The first major component of the corpus is the Cambridge English Corpus. This corpus is comprised of academic journals and non-fiction, student essays, and academic discourse. According to Cambridge English Corpus website, the corpus includes “text from academic books and journals from the UK and US covering a wide range of disciplines and topics.” This part of the Corpus contained about 249 million words (see Figure 1) and yielded a single word list with frequencies.

Figure 1

Figure 1

The rest of the corpus was assembled from other sources. The oral part of the corpus used was compiled from two corpora of spoken English, the Michigan Corpus of Academic Spoken English (MICASE), and the British Academic Spoken English (BASE) corpus. These corpora were put together and re-sorted into four categories, namely Arts and Humanities, Life Sciences, Social Sciences, and Physical Sciences, giving four separated word lists and frequencies.

Figure 2: Frequencies taken from the British Academic Spoken English (BASE) corpus and the Michigan Corpus of Academic Spoken English (MICASE).

Figure 2: Frequencies taken from the British Academic Spoken English (BASE) corpus and the Michigan Corpus of Academic Spoken English (MICASE).

The third and final part, Textbooks, was assembled from a corpus of published textbooks including many of the top 100 best-selling textbooks.

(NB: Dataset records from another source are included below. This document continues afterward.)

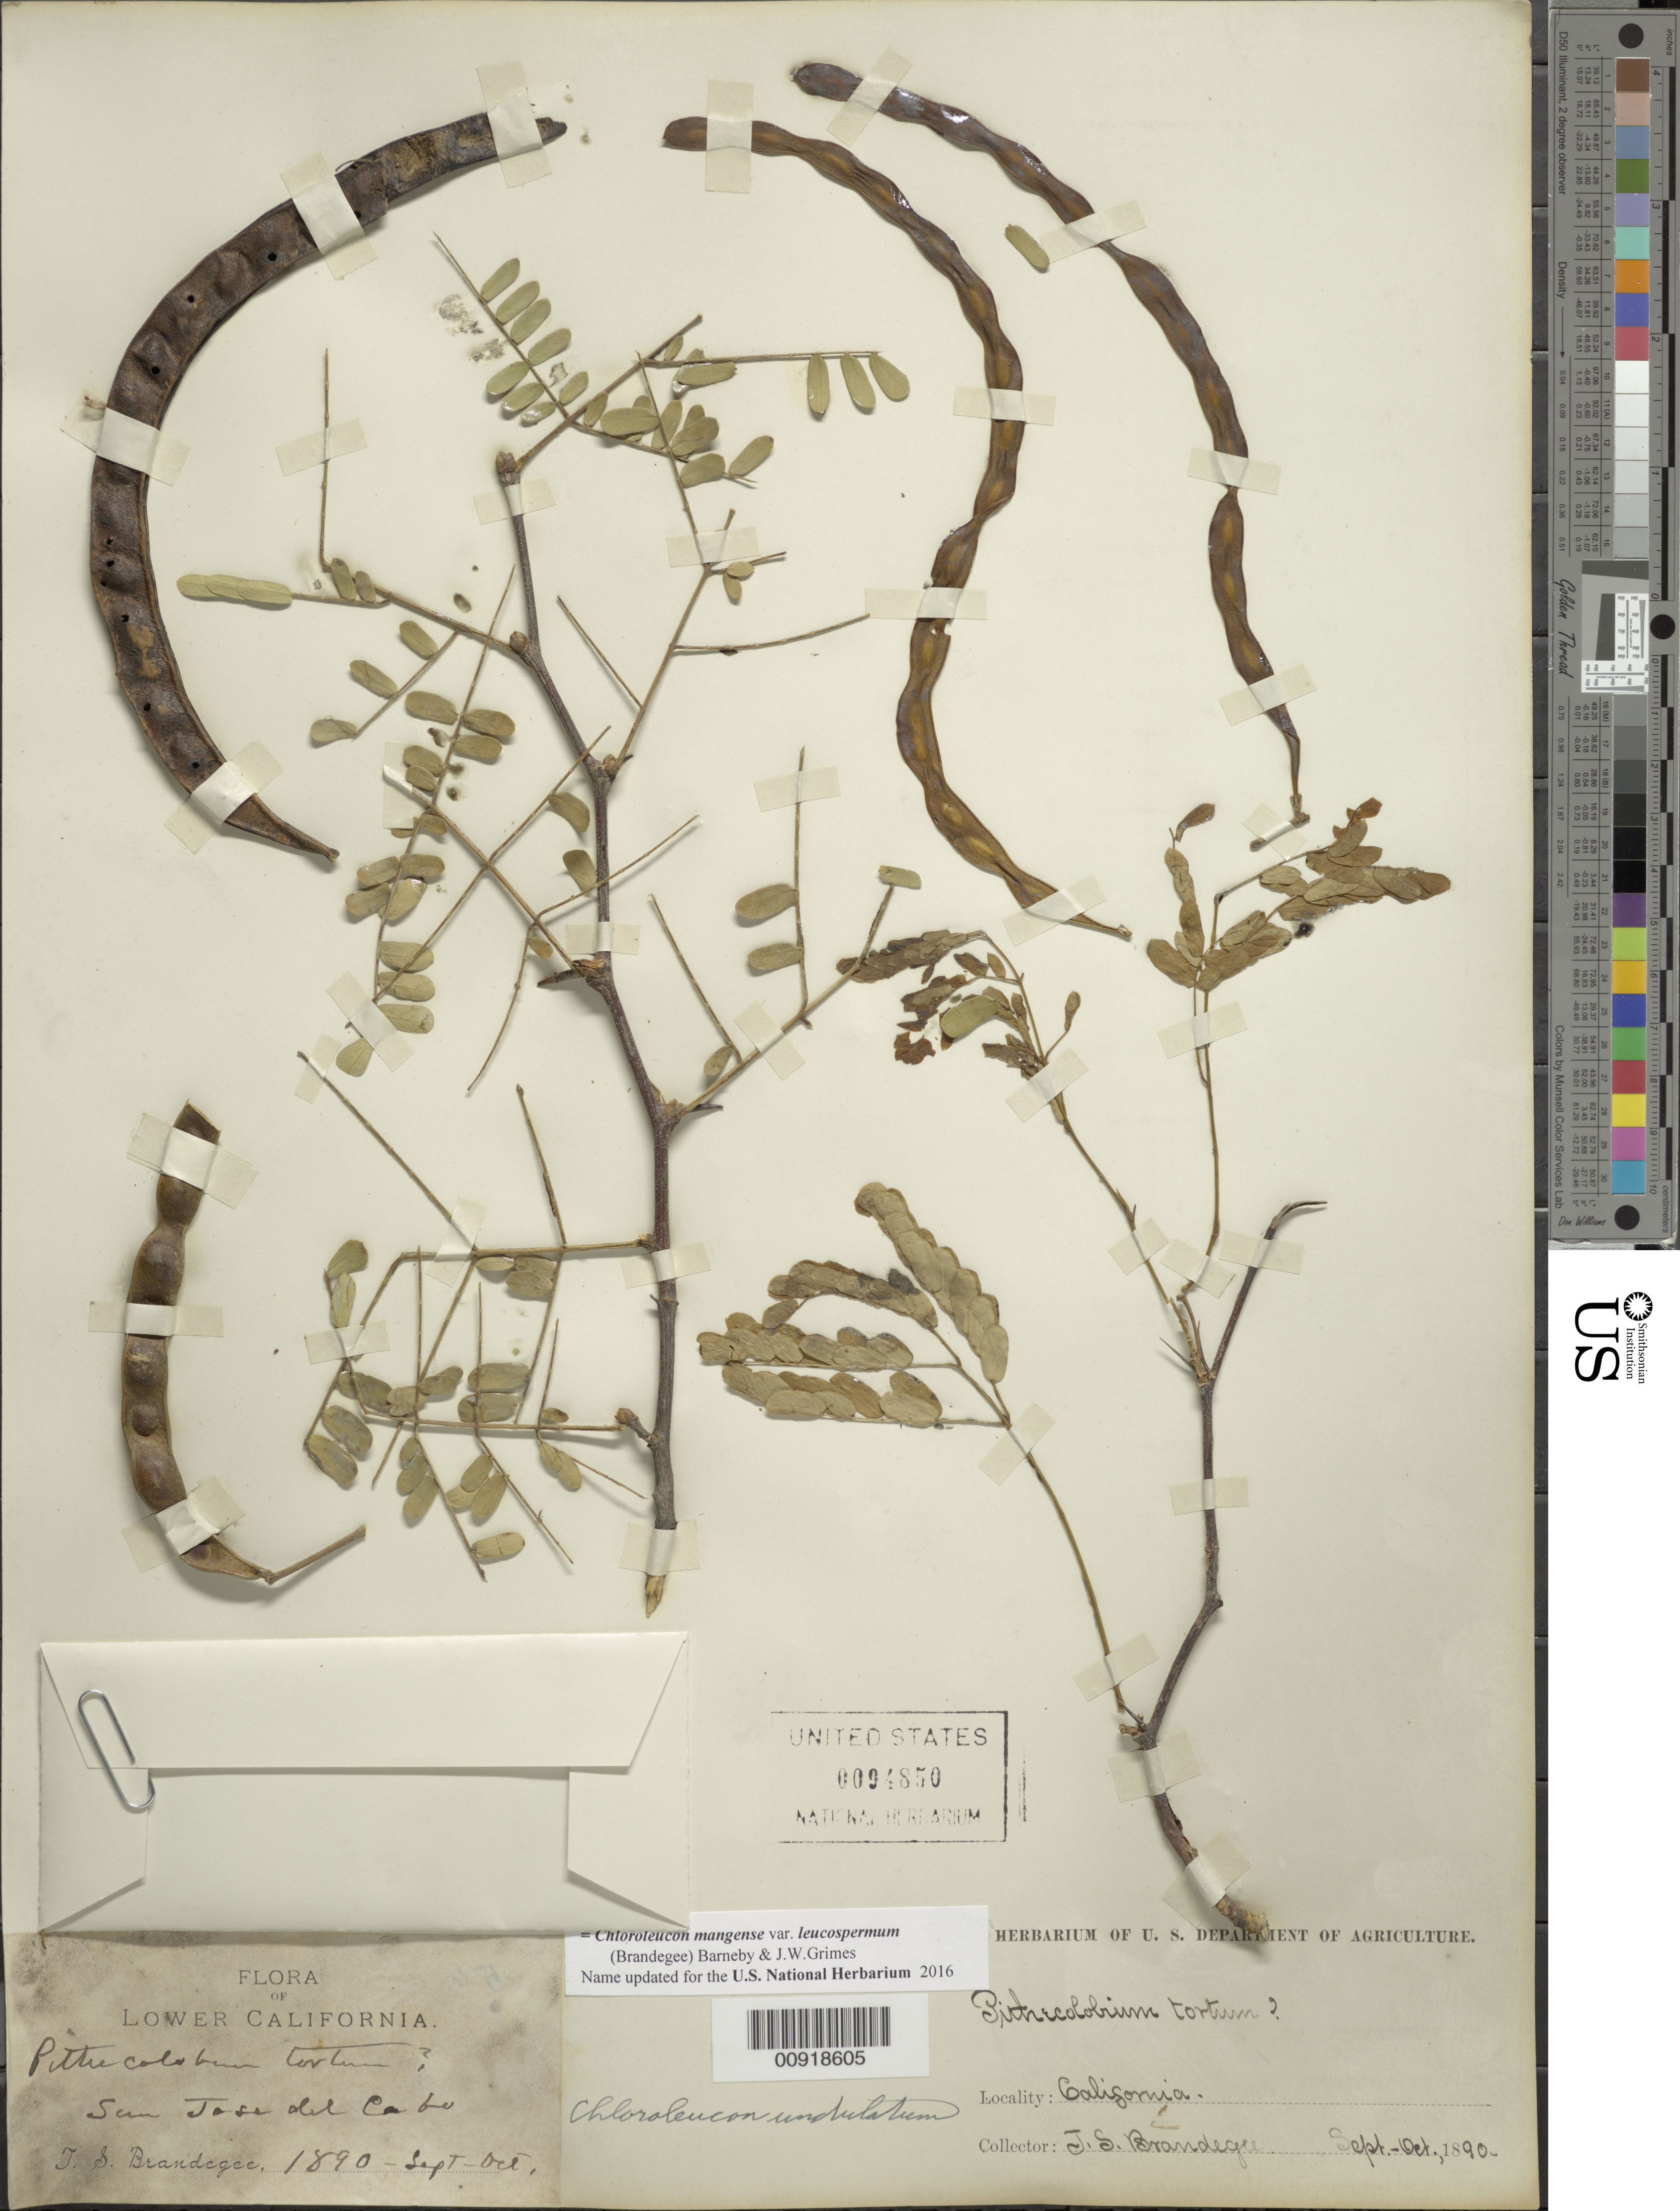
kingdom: Plantae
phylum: Tracheophyta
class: Magnoliopsida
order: Fabales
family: Fabaceae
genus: Chloroleucon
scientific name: Chloroleucon mangense var. leucospermum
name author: (Brandegee) Barneby & J.W. Grimes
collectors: T. S. Brandegee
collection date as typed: Sep 1890 to -- Oct 1890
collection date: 1890-09/1890-10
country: Mexico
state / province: Baja California Sur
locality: San José del Cabo, Lower California.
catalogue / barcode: US 94850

The textbooks were also divided into the same four categories as the spoken English corpus and generated four word lists with frequencies.

The steps to get the list were as follows. The final corpus was analyzed using procedures outlined in Carroll, Davies, and Richman (1971) and Carroll (1971) to obtain D, an index of dispersion over the nine word lists, U, an adjusted estimation of the occurrence of the word frequency per million, and the SFI, the Standard Frequency Index. The words from the New General Service List (NGSL) were accounted for and a list of candidates was selected based on frequency, dispersion, and appropriateness.

References

Carroll, J. B. (1971). Statistical analysis of the corpus. In The American Heritage Word Frequency Book (pp. xxi – xl). Boston: Houghton Mifflin.

Carroll, J. B., Davies, P., & Richman, B. (1971). Guide to the alphabetical list. In The American heritage word frequency book. Boston: Houghton Mifflin.